An experiment designed to divert teens -- especially teens of color -- from the juvenile justice system has produced a dramatic decline in detention use, with Ramsey County reporting a 57 percent drop since 2005 and Hennepin and Dakota counties reporting 33 percent.

The Juvenile Detention Alternative Initiative is based on research showing that most young offenders don't need to be jailed to get them to show up in court or keep the streets safe, organizers said. That's especially true for lower-risk offenders who enter detention because of truancy, curfew violations and fifth-degree assault.

The three metro counties are part of an experiment taking place across the nation, in which dozens of communities are purposefully choosing to offer teens "alternatives" to jail and are closely monitoring the results.

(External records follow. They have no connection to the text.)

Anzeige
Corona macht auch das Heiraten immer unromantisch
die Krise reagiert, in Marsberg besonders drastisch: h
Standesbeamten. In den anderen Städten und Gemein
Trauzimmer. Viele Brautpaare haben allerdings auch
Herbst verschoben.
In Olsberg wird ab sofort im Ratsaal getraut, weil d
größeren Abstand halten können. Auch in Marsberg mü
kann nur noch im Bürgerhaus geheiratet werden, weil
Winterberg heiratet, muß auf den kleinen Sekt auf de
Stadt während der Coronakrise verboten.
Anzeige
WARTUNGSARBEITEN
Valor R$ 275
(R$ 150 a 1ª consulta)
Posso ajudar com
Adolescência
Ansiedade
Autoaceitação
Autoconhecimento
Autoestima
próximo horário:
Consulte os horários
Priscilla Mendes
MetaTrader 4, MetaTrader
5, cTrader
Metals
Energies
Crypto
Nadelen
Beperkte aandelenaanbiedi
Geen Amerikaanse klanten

"In jail, I didn't think of anything but getting out," said 15-year-old Kenny, who is attending a five-day-a-week "learning center" in lieu of another stint in detention for truancy and assault. "Time goes so slow, and it's the same thing every day.

"Out here, I have more opportunity to grow [as a person]."

The notion of letting more young offenders stay on the streets can make some people uneasy, project leaders acknowledged. But three years into the initiative, counties report no increase in court no-shows, in crimes committed while awaiting a court hearing, or beyond, they said.

"Kids need to be held accountable and need services, but why is jail such an integral part of that?" asked Michael Belton, deputy director of juvenile corrections in Ramsey County. "If they're a public safety or flight risk, sure. But it short-circuits our thinking [on how to rehabilitate them] and cuts off our creativity."

Kenny, for example, is among those attending two new learning centers for teen offenders that Ramsey County opened this summer. Last week, he relaxed in a conference room at the Cultural Wellness Center in St. Paul, a center decorated with colorful African wall hangings, masks and paintings. The decor reflects efforts to instill self-worth among the disproportionate number of black youths in juvenile justice.

The session started with the teens repeating affirmations such as "I am 100 percent responsible for myself." Then the facilitator for the day, Michael Steward from the St. Paul YWCA, launched into an hour-long session loosely called "Pay Now, Play Later -- or Play Now, Pay Later." Steward challenged the boys to find their inner strengths during a session that covered everything from job interview techniques to the importance of education. After the discussion, the group went to dinner, followed by some job-hunting help on a computer.

"I like how they're so helpful to you," said DeMarco, another 15-year-old in the group. "They don't force it on you. You ease into it."

The counties launched their experiments in 2006, following a model that's been promoted nationwide by the Annie E. Casey Foundation. Instead of routinely sending young offenders into detention after they're apprehended, they use a new "risk-assessment tool" that rates offenders based on their risk to society and chances of showing up for court, explained Peter Jessen-Howard, co-coordinator of the initiative in Ramsey County.

With a rating of zero to nine, the teen gets to go home. A rating of 10 to 15 means he is not sent to detention, but is ordered to participate in an "alternative." That could range from house arrest to community-based services to day-treatment programs.

Those scoring 15 and above are sent to detention. Their numbers are relatively few.

Ramsey County, for example, reported that the average daily population in its juvenile detention facility dropped from 89 in 2005 to 50 in 2008.

Hennepin County reported a drop from 95 to 64 during the same period. Dakota County's numbers fell from 33 to 19.

But the change is more than just numbers, said Ramsey County Commissioner Tony Carter. It's a whole new way for communities to look at the role of juvenile detention.

"At the beginning, one of the hardest things was to agree on the purpose of detention," Carter recalled. "It's not just to house people, it's to keep people who might commit another offense or who might not show up in court."

For folks such as Melvin Carter, a former St. Paul police officer who long has worked with at-risk teens, the detention alternatives are needed for boys of color in particular.

"We used to think that a boy who came from poverty, a broken home, had been in a gang or used a weapon -- that they were most likely to be the repeat offenders," Carter said. "But if you peel back the onion, the biggest single factor is whether they spent one day in jail."